Although Raj and Raina knew each other as children, they didn’t bring their collective talents together until 1994 when Gaurev moonlighted as a DJ and Tapan worked as an engineer at a recording studio. The duo pooled funds together from their relations in the same manner that young filmmakers beg and borrow then they formed their own studio. However, it wasn’t until 1997 when Gaurev and Tapan rediscovered ragas and decided to blend the past with the future thus creating a fusion of Indian classical music with modern technology.
MP’s latest CD features India’s top classical vocalists, Vidya Shah and Smiti with flute performances by Rajendra Prassanna and Shailendra skimming the top of heavy bass riffs and drum beats. The end result ranges from slow ambient trance music, to goth to absolutely exotic. The tracks are sexy, provocative and sacred.
Extasis features a santur (a hammered dulcimer that originated in Persia) that proves its power by blending with contemporary instruments. Far From Home showcases the vocal talents of Vidya Shah (an emerging talent). Bhangra Fever offers a lilting and delicate melody enhanced by a pounding surf of dohl drums and chanting. We are told that “Delhi swings.” And of course, there is much evidence to support that statement. New Delhi swings with dot com and electronica. The youth are celebrating their parents’ traditions in the dance clubs across New Dehli where the past and the future melt into one. Mira Nair once said that Indians will take any import and make it their own. Globalization doesn’t pose a threat when a country can transform McDonalds or Hollywood into an authentic product of India. And MIDIval PunditZ has married Euro beats with ragas and created something totally Indian, at the same time foreign and familiar.
Algerian born and veteran disc spinner dj Cheb i Sabbah’s release Krishna Lila (based on Lord Krishna’s loves with 16,801 wives) completes a trilogy that began with Sabbah’s Shri Durga (1999) and followed by MahaMaya (2000).

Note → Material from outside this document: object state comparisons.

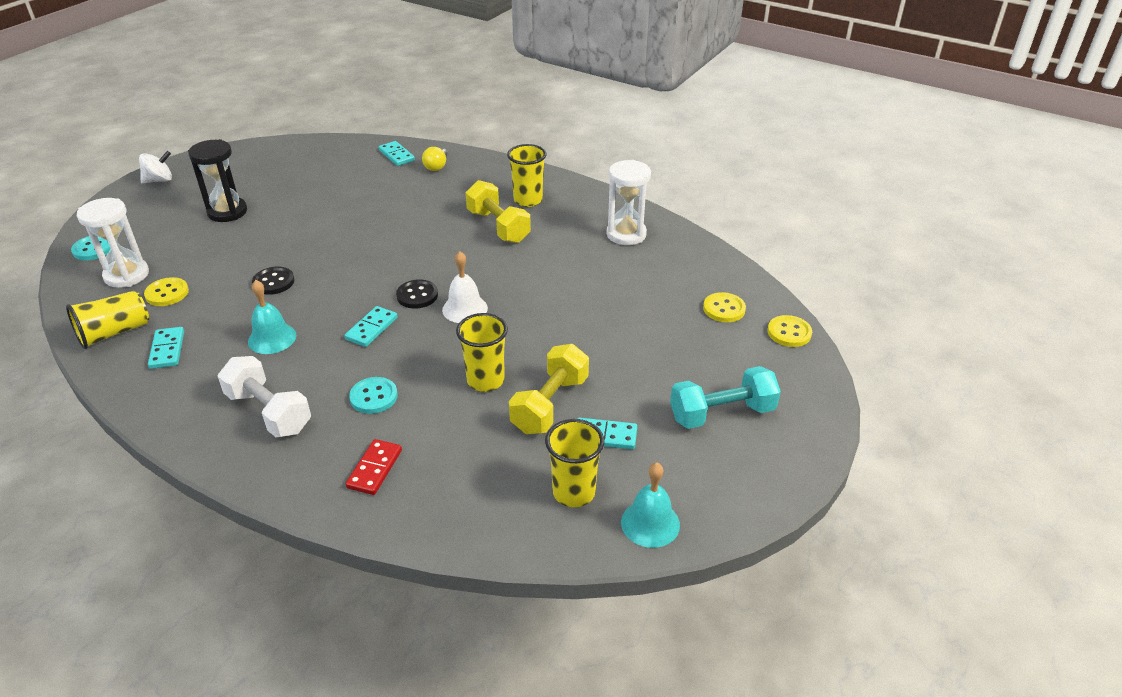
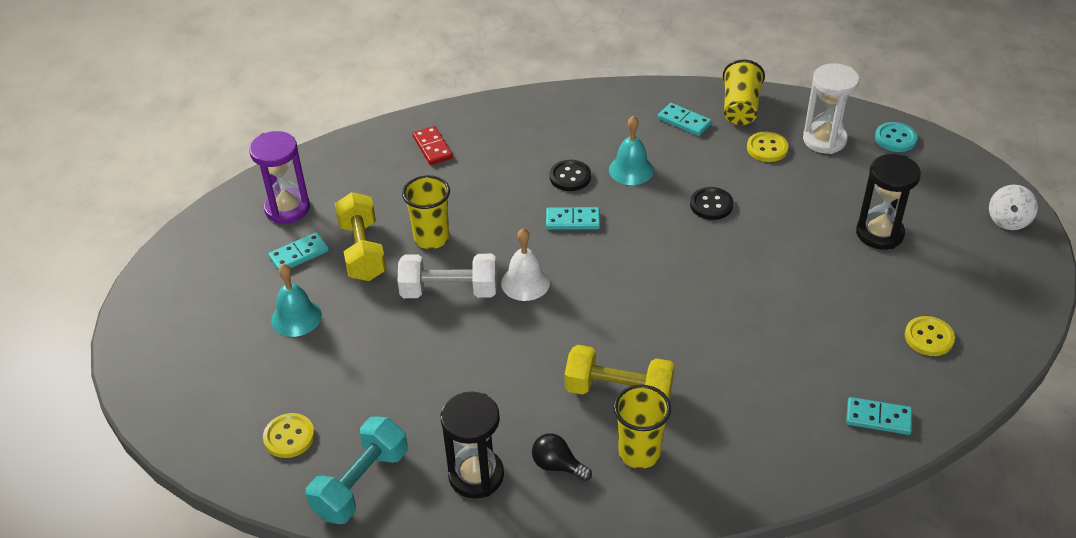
camera: 140 degrees right, 5 degrees up
(269, 412) = (548, 133): white dumbbell -> white dumbbell (449, 291)
(372, 328) = (573, 221): turquoise domino -> turquoise domino turned 75 degrees counterclockwise
(373, 397) = (496, 181): turquoise button -> none
(417, 295) = (581, 268): black button -> black button (570, 177)
(436, 166) = (809, 433): yellow light bulb -> none
(574, 492) = (287, 208): yellow cup -> purple hourglass
(577, 216) = (557, 465): none -> black light bulb
(626, 234) = (476, 475): white hourglass -> black hourglass
(650, 523) = (220, 221): turquoise bell -> turquoise bell (296, 317)
(722, 413) = (220, 325): turquoise dumbbell -> turquoise dumbbell (361, 483)
(789, 332) = (205, 448): yellow button -> yellow button (929, 337)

Krishna Lila took two years to complete in which Sabbah traveled around India recording Indian virtuoso musicians in New Delhi, Bombay and Madras. The collection of devotional songs on this disc, with the exception with the drum & bass track, Raja Vedalu land in the classical music territory. The album
consists of bhajans sung in praise of Krishna, but the songs are both erotic and sacred (think tantric sex).
Krishna Lila has been divided into South and North while featuring two types of songs, dhun (chants) from the south and the more sophisticated singing style called thumri practiced in North India. Although the Algerian Sabbah had no ties to Indian classical music, he carefully researched his subject then recorded musicians in Madras, Bombay, New Delhi, New York and San Francisco while threading five sung languages into an exquisite tapestry that carries with it a timeless quality.
Sabbah also combined the talents of fellow dj-musicians Karsh Kale and Bill Laswell along with a who’s who of Indian classical music including Madras vocalist Baby Sreeram who sings on the three opening tracks. Other musicians that appear on the CD include A.K. Devi’s on saraswati vina, vocalist Radhika Rajiv and flautist Deepak Ram, just to name a handful.
Krishna Lila (The blue god) successfully blends electronica (used sparingly) and classical ragas while never straying from music’s sacredness. Listeners are introduced to the Carnatic form from South India and Hindustani form of North India. And for listeners unfamiliar with Indian classical music will also be introduced to some new sounds compliments of the santur, bansuri flute, sarod and vina (a sitar like instrument) used in their traditional sense as opposed to enhancing Asian trance music. However, having said that, Krishna Lila compliments Karsh Kale’s Redesign and MIDIval PunditZ’s release.